Most everyone, it seems, is in favor of a new Interstate 5 bridge. But missing from the conversation is any honest discussion of who will pay for it.

Of the estimated $4 billion price tag, exactly one-half of one percent -- $20 million -- has been identified. The other 99.5 percent will have to come from somewhere else -- from new taxes or tolls.

So how much will these taxes and tolls be? And who will pay them? Advocates of the Columbia River Crossing have spent tens of millions of dollars on consultants, but so far have only a four-page "draft" financial plan hinting at the answers.

Funding for the bridge is imagined -- and that is the correct verb at this point -- to come from four sources: tolls, federal earmarks, state and regional taxes and borrowing.

Bridge users would pay a peak-hour toll of $2.50. The proponents think they can borrow a billion dollars by pledging future toll revenues.

Another $400 million to $600 million would come from federal earmarks from some future transportation bill (which Congress may begin working on in 2009). If $400 million is our share of the earmarks from this imaginary future legislation, and if we get two-thirds of one-percent of the revenue raised nationally (our share of U.S. population), Congress would have to raise the federal gas tax by a third and dedicate all the money just to earmarks for five years.
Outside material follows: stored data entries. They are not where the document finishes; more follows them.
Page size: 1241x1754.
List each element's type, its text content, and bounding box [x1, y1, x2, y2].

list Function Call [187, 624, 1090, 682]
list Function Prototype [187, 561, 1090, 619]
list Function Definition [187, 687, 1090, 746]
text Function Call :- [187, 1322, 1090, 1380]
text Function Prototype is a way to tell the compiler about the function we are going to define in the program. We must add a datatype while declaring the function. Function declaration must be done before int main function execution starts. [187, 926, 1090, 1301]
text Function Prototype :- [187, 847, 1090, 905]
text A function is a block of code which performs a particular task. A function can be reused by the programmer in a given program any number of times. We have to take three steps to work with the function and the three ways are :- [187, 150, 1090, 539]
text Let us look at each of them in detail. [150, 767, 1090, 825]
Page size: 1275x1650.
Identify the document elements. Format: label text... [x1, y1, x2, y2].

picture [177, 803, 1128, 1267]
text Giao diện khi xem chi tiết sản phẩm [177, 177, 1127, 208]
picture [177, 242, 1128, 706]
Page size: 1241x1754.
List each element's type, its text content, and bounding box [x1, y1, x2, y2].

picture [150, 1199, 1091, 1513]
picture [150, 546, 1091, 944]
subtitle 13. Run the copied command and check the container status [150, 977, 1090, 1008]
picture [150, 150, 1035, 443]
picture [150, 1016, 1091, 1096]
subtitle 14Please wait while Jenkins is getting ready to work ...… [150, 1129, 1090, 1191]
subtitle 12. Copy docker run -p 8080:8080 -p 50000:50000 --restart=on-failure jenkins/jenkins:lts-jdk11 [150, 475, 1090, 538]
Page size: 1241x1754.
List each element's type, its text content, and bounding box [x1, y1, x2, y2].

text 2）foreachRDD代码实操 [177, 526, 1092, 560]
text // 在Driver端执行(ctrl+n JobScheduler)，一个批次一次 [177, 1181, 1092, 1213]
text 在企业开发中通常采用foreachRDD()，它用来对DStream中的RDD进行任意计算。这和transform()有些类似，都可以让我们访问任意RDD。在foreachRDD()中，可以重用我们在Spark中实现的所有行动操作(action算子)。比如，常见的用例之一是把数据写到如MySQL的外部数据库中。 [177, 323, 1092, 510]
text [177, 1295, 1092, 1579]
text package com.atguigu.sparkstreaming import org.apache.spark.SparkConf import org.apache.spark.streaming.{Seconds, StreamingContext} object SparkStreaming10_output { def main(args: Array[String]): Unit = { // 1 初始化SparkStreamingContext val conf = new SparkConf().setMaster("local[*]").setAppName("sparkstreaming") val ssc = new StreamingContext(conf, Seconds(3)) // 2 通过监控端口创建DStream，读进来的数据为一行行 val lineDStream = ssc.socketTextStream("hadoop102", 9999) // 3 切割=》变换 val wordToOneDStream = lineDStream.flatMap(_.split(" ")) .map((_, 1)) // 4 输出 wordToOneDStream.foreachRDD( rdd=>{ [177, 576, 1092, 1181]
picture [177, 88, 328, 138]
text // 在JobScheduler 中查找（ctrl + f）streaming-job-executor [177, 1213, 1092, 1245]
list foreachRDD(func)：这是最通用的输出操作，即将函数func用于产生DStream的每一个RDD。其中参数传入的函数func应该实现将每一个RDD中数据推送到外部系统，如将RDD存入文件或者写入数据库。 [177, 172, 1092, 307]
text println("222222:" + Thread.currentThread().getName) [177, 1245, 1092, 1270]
About $1.5 billion is supposed to come from undetermined "state and regional sources." But current road tax revenues are fully tapped out. To come up with $1.5 billion, just from a gas tax levied in the metro area, would require an increase of roughly 15 cents a gallon, or an annual regional vehicle registration fee of about $70 per car.

Moreover, the estimates don't explicitly include borrowing costs. The $4 billion construction cost will be needed up front, but the revenue (tolls, grants and taxes) will only materialize over decades. The region will have to pay hundreds of millions of dollars in interest on this debt.

If just those who use the bridge were to pay for it, the toll for each car crossing the bridge would be about $7.50. So if Clark County commuters aren't willing to pay $15 a day for a round-trip to Portland, that means they want the new bridge -- but only if somebody else pays for it.

So what's the alternative? The existing bridge, though homely, is serviceable -- and paid for. We've invested millions in upgrading its seismic safety, and according to the project's own estimates it could be made even safer for a fraction of the cost of a new span. A modest toll would not only finance the upgrades and reduce traffic congestion but also could provide the capital to extend transit to Vancouver.

It's OK to favor a new bridge. But if you do, you should tell everyone -- up front -- who will pay for it, and how.

Joe Cortright is a consulting economist in Portland.